Unlike other hominids and living apes, Ardi’s upper pelvis is positioned behind the lower pelvis, enabling a straight-legged gait, Pontzer and his colleagues find. An evolutionary reorienting of the pelvis in that way enabled back muscles to support an upright spine, Ward suggests.
A relatively large gluteus maximus works with hamstring muscles to push humans into a straight-legged stance. Ardi may have had a small rear-end muscle for her size, making a forward-positioned lower pelvis especially critical for walking, Pontzer says.
Using previous data from present-day humans, chimps and monkeys, Pontzer’s group documented a relationship between the shape and orientation of the lower pelvis and the energy available for a range of motions involved in walking and climbing. They used those findings to examine fossil pelvises of Ardi, Lucy and a 2.5-million-year-old Australopithecus africanus. No other fossil hominids from that long ago included a pelvis complete enough for analysis.
The researchers also evaluated a nearly 18-million-year-old fossil pelvis from an African ape, Ekembo nyanzae.

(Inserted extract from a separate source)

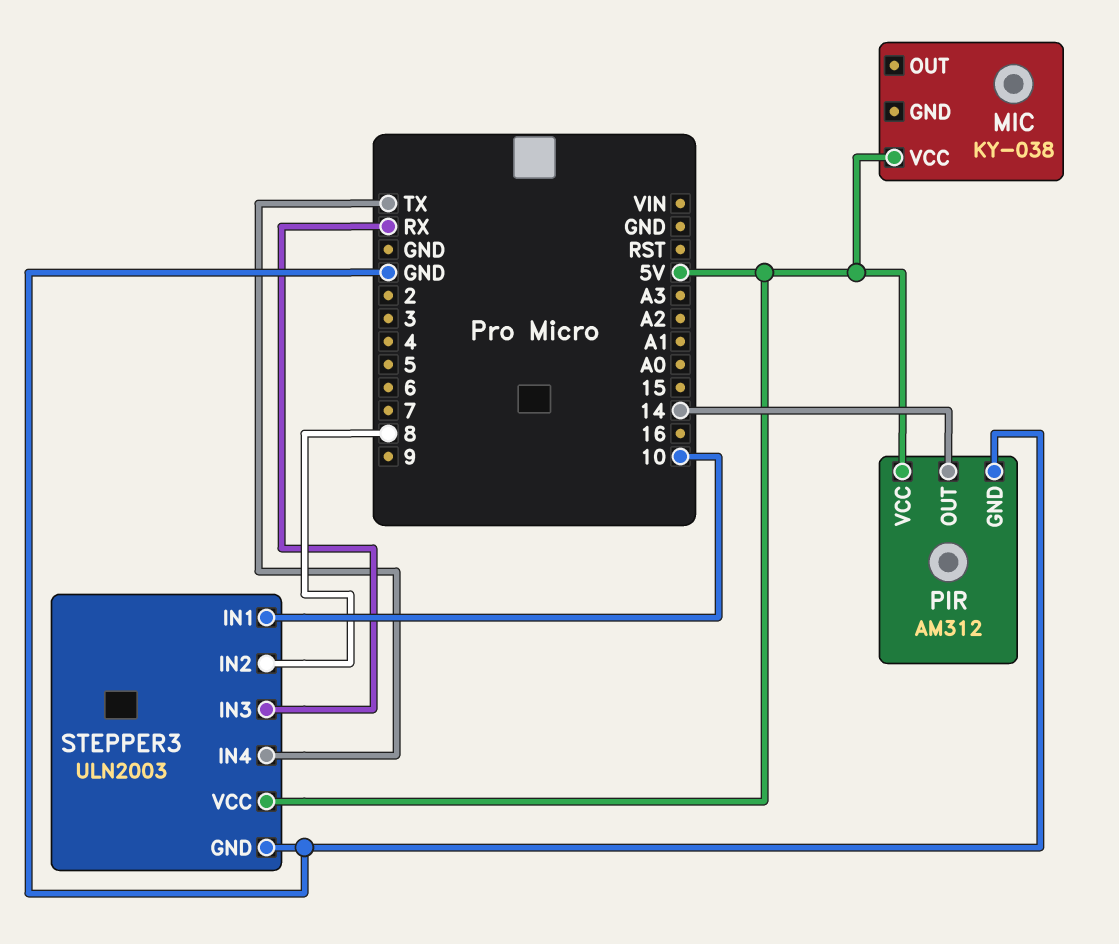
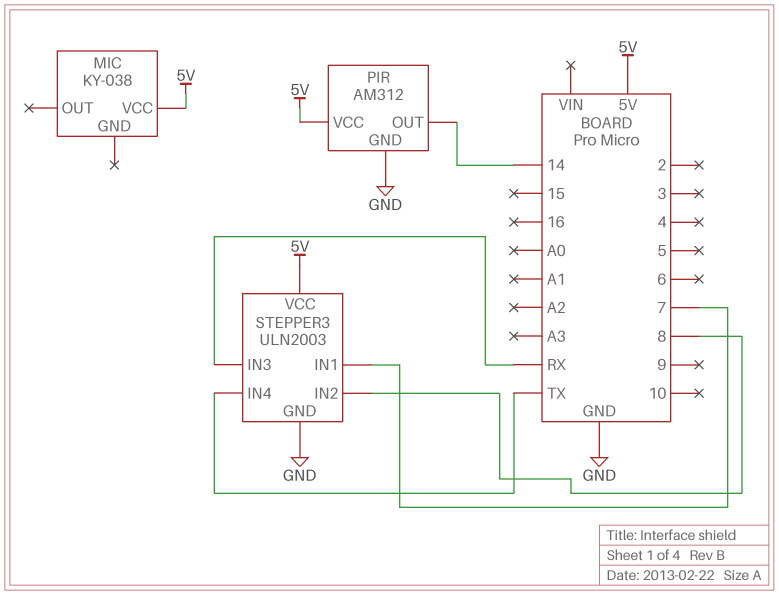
STEPPER3 pin IN1: 10 -> 7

A. afarensis and A. africanus displayed pelvic arrangements for upright walking, but not for Ardi’s apelike climbing power. In particular, the lower pelvis of the two Australopithecus species was nearly as short as the walking-specialized lower pelvis of people today. E. nyanzae’s pelvis was specialized for climbing, as in modern apes and monkeys. Its long, straight pelvis enabled walking with bent hips and knees.
The new study coincides with previous evidence that Ardi’s lower back was flexible enough to support straight-legged walking, says paleoanthropologist Owen Lovejoy of Kent State University in Ohio. Lovejoy, who led an initial investigation of Ardi’s lower-body bones, has long contended that ancient hominids had a humanlike gait (SN: 7/17/10, p. 5).
“A. afarensis and A. africanus walked much like we do, and for the most part that goes for Ardi as well,” Lovejoy says.
Ardi’s unusual mix of walking and climbing abilities spurred the evolution of hominid bodies geared toward minimizing lower-limb injuries, Lovejoy proposes. Ardi’s long lower pelvis and apelike, opposable big toe were replaced in Lucy’s kind by a short lower pelvis connected to smaller hamstring muscles, a humanlike big toe and a fully developed arch (SN: 3/12/11, p. 8). Those changes made climbing harder for A. afarensis, but stabilized its upright stance, helping to prevent foot injuries and hamstring tears when stopping suddenly or accelerating quickly, Lovejoy says.